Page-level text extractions
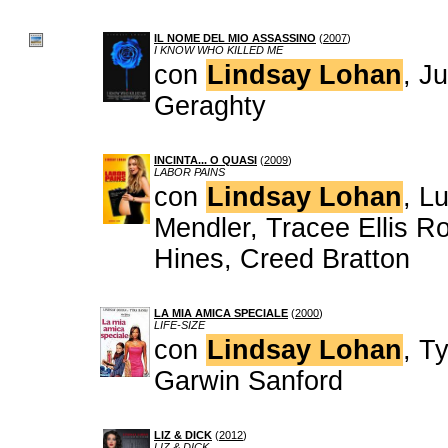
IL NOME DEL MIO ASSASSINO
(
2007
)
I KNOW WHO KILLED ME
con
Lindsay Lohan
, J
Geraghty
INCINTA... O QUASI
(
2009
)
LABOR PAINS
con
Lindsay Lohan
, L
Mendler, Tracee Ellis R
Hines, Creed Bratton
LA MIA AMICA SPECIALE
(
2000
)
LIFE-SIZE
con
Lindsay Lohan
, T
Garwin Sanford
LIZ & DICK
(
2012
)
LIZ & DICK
--
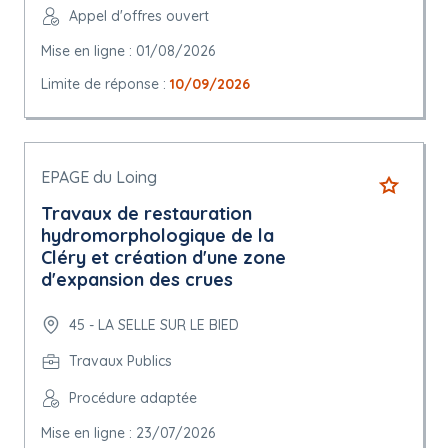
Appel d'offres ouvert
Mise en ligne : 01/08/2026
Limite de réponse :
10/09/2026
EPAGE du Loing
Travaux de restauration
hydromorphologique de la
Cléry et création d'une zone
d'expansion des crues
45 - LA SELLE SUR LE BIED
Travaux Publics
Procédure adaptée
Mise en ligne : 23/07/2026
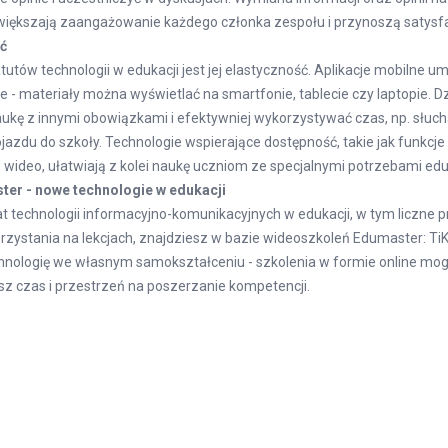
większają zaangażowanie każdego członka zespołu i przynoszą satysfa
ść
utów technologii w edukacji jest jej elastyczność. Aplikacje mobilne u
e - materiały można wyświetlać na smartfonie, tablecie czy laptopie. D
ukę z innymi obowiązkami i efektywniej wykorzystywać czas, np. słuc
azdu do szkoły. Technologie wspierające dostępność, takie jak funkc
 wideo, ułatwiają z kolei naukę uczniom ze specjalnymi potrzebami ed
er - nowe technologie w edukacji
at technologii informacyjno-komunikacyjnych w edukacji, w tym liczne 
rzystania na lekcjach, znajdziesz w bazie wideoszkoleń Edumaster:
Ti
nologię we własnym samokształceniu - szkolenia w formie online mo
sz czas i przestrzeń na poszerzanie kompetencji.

REQUIRED ACTION
List every line in the material above that contains the string "Travaux", treating uppercase and lowercase as different.

FINAL ANSWER
Travaux de restauration
Travaux Publics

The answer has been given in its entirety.